Nur Zentralbankgeld „wirkliches“ Geld?

Thielemann sieht die Potenz der Geschäftsbanken fälschlich überhöht beschrieben. Er schreibt allen Autoren, die sich, aus meiner Sicht mit Recht, gegen die Theorie der Ge-schäftsbanken als Intermediäre wenden, also gegen die Theorie des Weiterverleihens von Spareinlagen an Kreditnehmer, grundlegende Missverständnisse des Finanzsystems zu. Nach Thielemann ist nur Zentralbankgeld wirkliches Geld, als Bargeld in den Händen der Nicht-banken oder als Forderung der Geschäftsbanken an die Zentralbank (Zentralbankguthaben). Thielemanns Begründung: Nur durch den Fluss dieses wirklichen Geldes werden Zahlungs-flüsse finalisiert. Das Guthaben auf dem Girokonto weist nach Thielemann lediglich eine Forderung auf Geld aus. Das „wirkliche Geld“ befände sich im Besitz der Bank, die es als Aktivum auf ihrem Buchhaltungskonto „Kasse“ (Forderungen gegenüber der Zentralbank) ausweist. Sollte ein Girokontoinhaber eine Rechnung per Überweisung begleichen wollen, würde die Bank durch Belastung ihres Buchhaltungskontos „Kasse“ die Zahlung an seiner Stelle durchführen. Bei Überweisung auf ein anderes Konto bei derselben Bank wird im glei-chen Zug mit der Gutschrift bei dem Empfänger (im Haben des Passivkontos) die „Kasse“ im Soll (des Aktivkontos) bebucht. Damit hat sich nach Abschluss dieser Überweisung im Konto „Kasse“ der Geschäftsbank keine Veränderung ergeben. Für Thielemann liegt in der Nutzung des Zentralbankgeldkontos „Kasse“ der Geschäftsbank selbst bei Überweisung zwischen zwei von ihr selbst geführten Konten der Nachweis, dass für alle Zahlungsflüsse „wirkliches Geld“, also Zentralbankgeld nötig ist. Die Überweisung zwischen zwei Konten bei ein und derselben Geschäftsbank sei deshalb kein sogenannter Passivtausch, also eine Be- und Entlastung von Passivkonten mit demselben Betrag ohne Veränderung der Bilanzsumme.
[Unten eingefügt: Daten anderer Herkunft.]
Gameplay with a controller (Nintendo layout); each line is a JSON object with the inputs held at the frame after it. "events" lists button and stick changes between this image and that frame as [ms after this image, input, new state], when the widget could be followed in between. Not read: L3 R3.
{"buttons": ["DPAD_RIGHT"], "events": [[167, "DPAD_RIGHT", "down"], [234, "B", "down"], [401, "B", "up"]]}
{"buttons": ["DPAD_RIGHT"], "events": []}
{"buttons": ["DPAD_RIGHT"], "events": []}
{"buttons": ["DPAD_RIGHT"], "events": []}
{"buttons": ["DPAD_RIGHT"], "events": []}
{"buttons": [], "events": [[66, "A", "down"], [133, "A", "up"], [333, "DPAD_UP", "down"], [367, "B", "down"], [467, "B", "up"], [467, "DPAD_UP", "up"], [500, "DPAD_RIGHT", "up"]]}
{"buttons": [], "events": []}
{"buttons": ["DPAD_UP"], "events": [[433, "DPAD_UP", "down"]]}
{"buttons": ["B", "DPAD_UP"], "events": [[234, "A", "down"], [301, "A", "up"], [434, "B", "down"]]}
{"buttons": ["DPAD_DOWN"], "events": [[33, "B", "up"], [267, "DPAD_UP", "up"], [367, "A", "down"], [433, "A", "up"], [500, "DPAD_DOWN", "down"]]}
Alles nur eine Frage der Definition …

Allen, die den Geschäftsbanken die Giralgeldschöpfungsfähigkeit durch Kreditgewährung zuschreiben, hält Thielemann entgegen, dass die eingeräumten Kreditsummen erst abgeru-fen werden müssten, um den Kreditvorgang vollständig werden zu lassen, d. h. die Kredit-nehmer müssten die Summe sich bar auszahlen lassen oder sie woanders hin überwiesen haben. Für beides sei wirkliches Geld notwendig. Dann würde auch deutlich, dass das Geld nicht aus dem Nichts geschöpft worden sei.
Man kann die Begriffe so definieren, dass nur Zentralbankgeld „wirkliches“ Geld ist und Gi-ralgeld nur Anspruch auf „wirkliches“ Geld. Dann hätte sich Thielemann aber seine aufwän-dige Argumentation auch sparen können. Wir müssten uns nur bequemen, uns die die neue Redewendung anzugewöhnen, die Geschäftsbanken könnten „Anspruch auf Geld“ nach Be-lieben schöpfen, statt Geld selbst.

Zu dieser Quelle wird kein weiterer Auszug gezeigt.